# Zissner Shellac says not to apply poly on-top



## dcutter (Mar 27, 2009)

Hi all - I recently finished building a plant stand that I'm now finishing and had heard many great things about shellac, so I thought I'd give it a try. I've applied a couple of coats (sanded between each coat) and want to apply a polyurethane on top to provide extra protection against potential water spills. The instructions on the Zissners specifically says not to apply a poly on-top. Does anybody have any suggestions as to what I should do? I'd like a bit more protection as I'm under the impression that shellac isn't the most durable finish. Your insight and comments are always much appreciated.

Thank you,
David


----------



## JJohnston (May 22, 2009)

Poly won't stick because the Zinsser isn't dewaxed. You can apply any varnish that isn't poly - Waterlox, for example (it's phenolic/tung oil).


----------



## dcutter (Mar 27, 2009)

JJohnston - can you expand on that a bit? I'm not an expert on finishing. Why would a tung oil work on waxed shellac while a poly won't? Will that give me the durable finish I'm looking for? I've used pure tung oil in the past and don't believe that will provide a durable finish. Thanks


----------



## bill1352 (Nov 8, 2009)

It is not a pretty thing when you do apply poly over it…lol. I did it a few weeks ago. who reads directions anyways. fortunately a heat gun and a hand scraper removed the mess.


----------



## JJohnston (May 22, 2009)

All varnishes are made from two base ingredients - oil and resin. There are different kinds of each ingredient (Oils: tung, soy, linseed. Resins: phenolic, urethane, alkyd). Each varnish is simply one combination of these two (plus some cooking and other processing). Different manufacturers choose different combinations for different reasons (some are cheaper; some are more water resistant; some are clearer and don't yellow as much over time). Not all varnishes are "polys", but all "polys" are varnishes.

The cheapest to manufacture is urethane resin and linseed oil. This is the DIY "poly" like Minwax. And, for whatever reason of chemistry, a varnish made with urethane resin simply won't stick to a waxed shellac undercoat.

Now, when you talk about pure tung oil, you may be right about it not being durable, but Waterlox isn't tung oil. It's MADE FROM tung oil, but the oil and the resin have been chemically altered somehow to become varnish. It's not tung oil any more, just as a cake isn't eggs any more. And Waterlox is well known as one of the most durable and water-resistant varnishes - perfect for a plant stand. It's quite a bit more expensive than DIY poly, but you can't beat it.

And I'm no finishing expert, either. I hate finishing. But I'm also irritated that finish manufacturers can get away with the degree of deception and obfuscation they do.


----------



## dcutter (Mar 27, 2009)

JJohnston - That's the answer I was looking for! I will give Waterlox a shot and certainly appreciate your insight to this matter!

Thank you very much!
David


----------



## BOB67CAM (Dec 28, 2009)

just a side note, zinnser also makes a sanding sealer that is wax free


----------



## hObOmOnk (Feb 6, 2007)

◆ Problem ◆
Set down, word for word, the passage of the shellac thread above between "Hi all - I recently" and "(it's phenolic/tung oil).", inclusive.

◆ Record extracts ◆
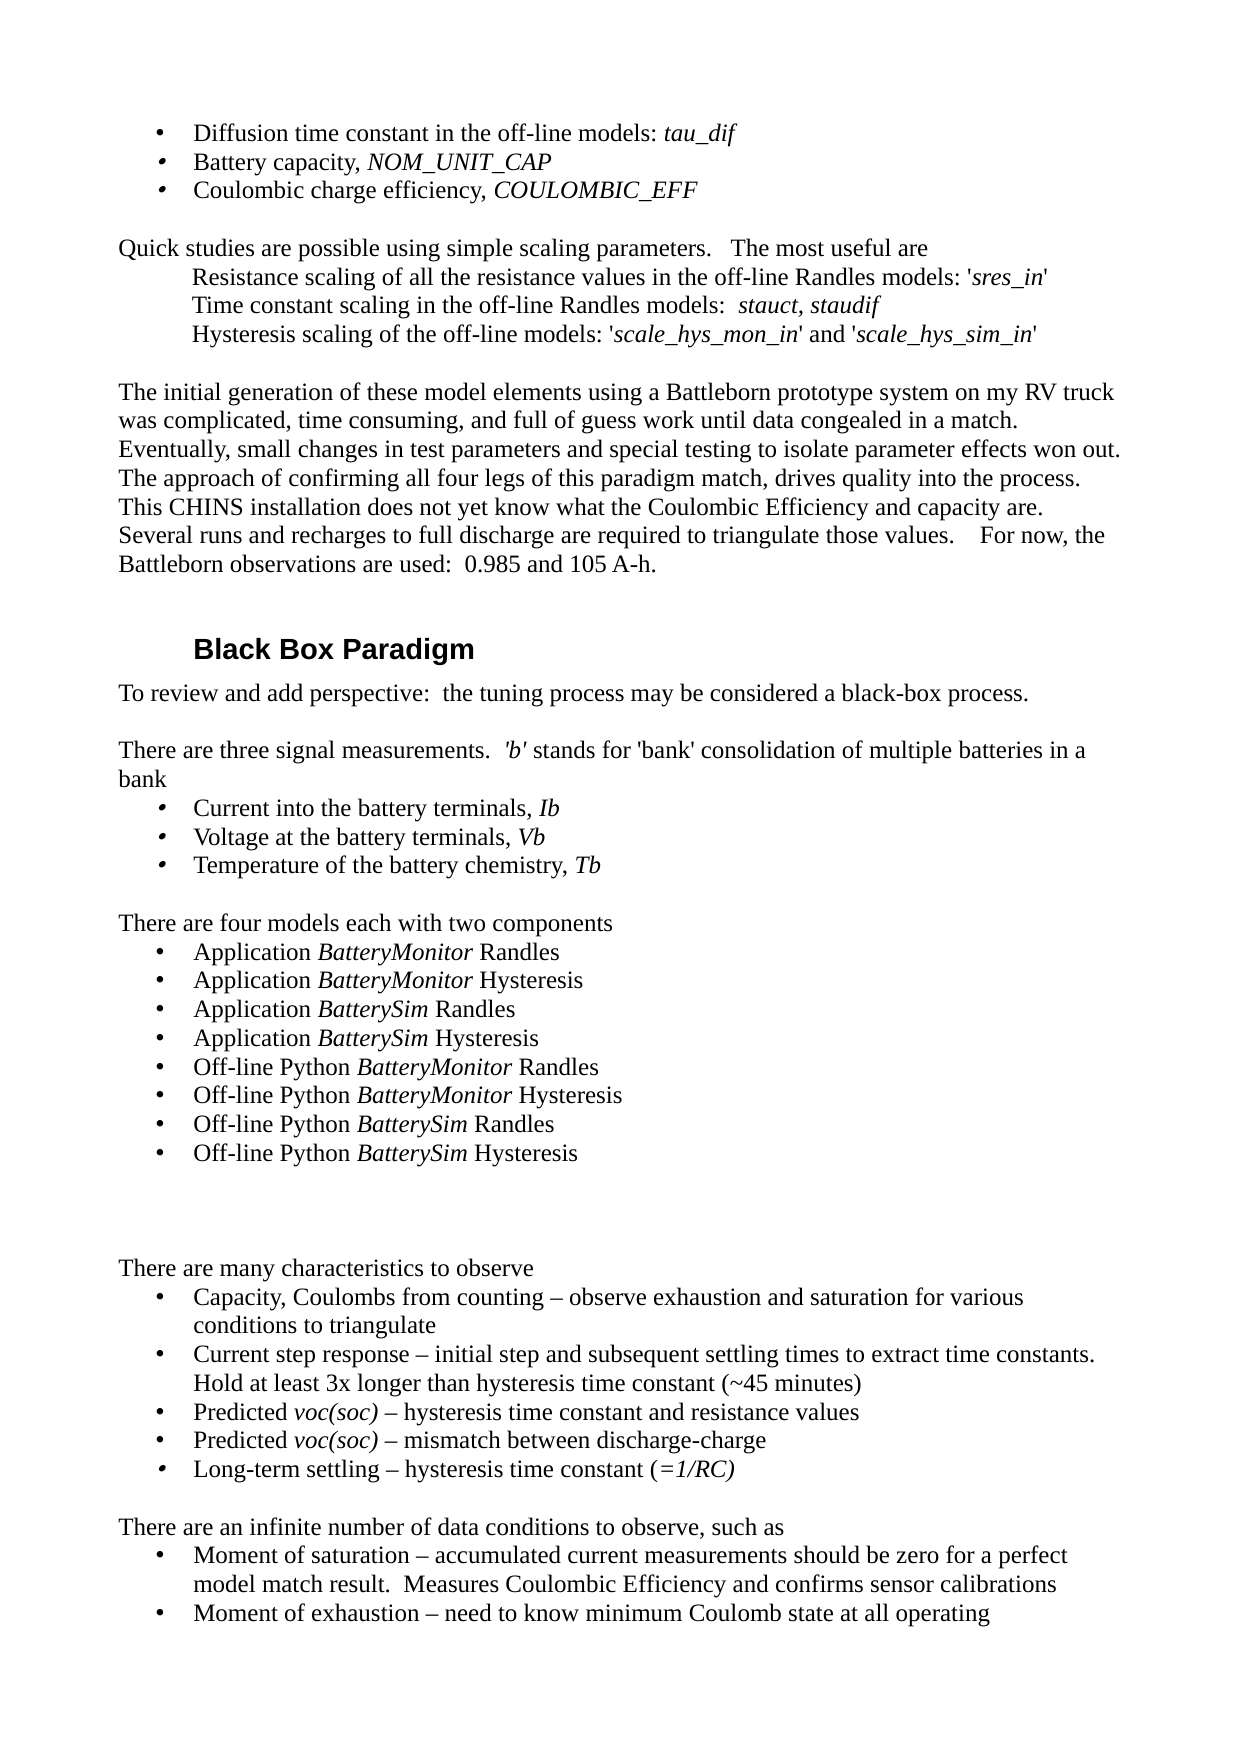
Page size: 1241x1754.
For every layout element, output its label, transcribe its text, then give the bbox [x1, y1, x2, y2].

text There are three signal measurements. 'b' stands for 'bank' consolidation of multiple batteries in a bank [118, 735, 1122, 793]
list Moment of saturation – accumulated current measurements should be zero for a perfect model match result. Measures Coulombic Efficiency and confirms sensor calibrations [156, 1540, 1122, 1598]
list Application BatterySim Hysteresis [156, 1023, 1122, 1052]
text This CHINS installation does not yet know what the Coulombic Efficiency and capacity are. Several runs and recharges to full discharge are required to triangulate those values. For now, the Battleborn observations are used: 0.985 and 105 A-h. [118, 492, 1122, 578]
text Resistance scaling of all the resistance values in the off-line Randles models: 'sres_in' [118, 262, 1122, 291]
list Predicted voc(soc) – mismatch between discharge-charge [156, 1425, 1122, 1454]
list Moment of exhaustion – need to know minimum Coulomb state at all operating [156, 1598, 1122, 1627]
text Hysteresis scaling of the off-line models: 'scale_hys_mon_in' and 'scale_hys_sim_in' [118, 319, 1122, 348]
list Long-term settling – hysteresis time constant (=1/RC) [156, 1454, 1122, 1483]
list Current step response – initial step and subsequent settling times to extract time constants. Hold at least 3x longer than hysteresis time constant (~45 minutes) [156, 1339, 1122, 1397]
list Coulombic charge efficiency, COULOMBIC_EFF [156, 176, 1122, 204]
list Diffusion time constant in the off-line models: tau_dif [156, 118, 1122, 147]
list Off-line Python BatteryMonitor Randles [156, 1052, 1122, 1080]
text There are four models each with two components [118, 908, 1122, 937]
text Quick studies are possible using simple scaling parameters. The most useful are [118, 233, 1122, 262]
list Off-line Python BatterySim Randles [156, 1109, 1122, 1138]
list Off-line Python BatterySim Hysteresis [156, 1138, 1122, 1167]
list Capacity, Coulombs from counting – observe exhaustion and saturation for various conditions to triangulate [156, 1282, 1122, 1339]
list Temperature of the battery chemistry, Tb [156, 850, 1122, 879]
list Battery capacity, NOM_UNIT_CAP [156, 147, 1122, 176]
text There are many characteristics to observe [118, 1253, 1122, 1282]
text The approach of confirming all four legs of this paradigm match, drives quality into the process. [118, 463, 1122, 492]
text To review and add perspective: the tuning process may be considered a black-box process. [118, 678, 1122, 707]
list Application BatterySim Randles [156, 994, 1122, 1023]
list Current into the battery terminals, Ib [156, 793, 1122, 822]
subtitle Black Box Paradigm [118, 632, 1122, 665]
list Predicted voc(soc) – hysteresis time constant and resistance values [156, 1397, 1122, 1425]
text The initial generation of these model elements using a Battleborn prototype system on my RV truck was complicated, time consuming, and full of guess work until data congealed in a match. Eventually, small changes in test parameters and special testing to isolate parameter effects won out. [118, 377, 1122, 463]
text There are an infinite number of data conditions to observe, such as [118, 1512, 1122, 1540]
list Voltage at the battery terminals, Vb [156, 822, 1122, 850]
text Time constant scaling in the off-line Randles models: stauct, staudif [118, 291, 1122, 319]
list Application BatteryMonitor Randles [156, 937, 1122, 965]
list Application BatteryMonitor Hysteresis [156, 965, 1122, 994]
list Off-line Python BatteryMonitor Hysteresis [156, 1080, 1122, 1109]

◆ Written solution ◆
Hi all - I recently finished building a plant stand that I'm now finishing and had heard many great things about shellac, so I thought I'd give it a try. I've applied a couple of coats (sanded between each coat) and want to apply a polyurethane on top to provide extra protection against potential water spills. The instructions on the Zissners specifically says not to apply a poly on-top. Does anybody have any suggestions as to what I should do? I'd like a bit more protection as I'm under the impression that shellac isn't the most durable finish. Your insight and comments are always much appreciated.

Thank you,
David


----------



## JJohnston (May 22, 2009)

Poly won't stick because the Zinsser isn't dewaxed. You can apply any varnish that isn't poly - Waterlox, for example (it's phenolic/tung oil).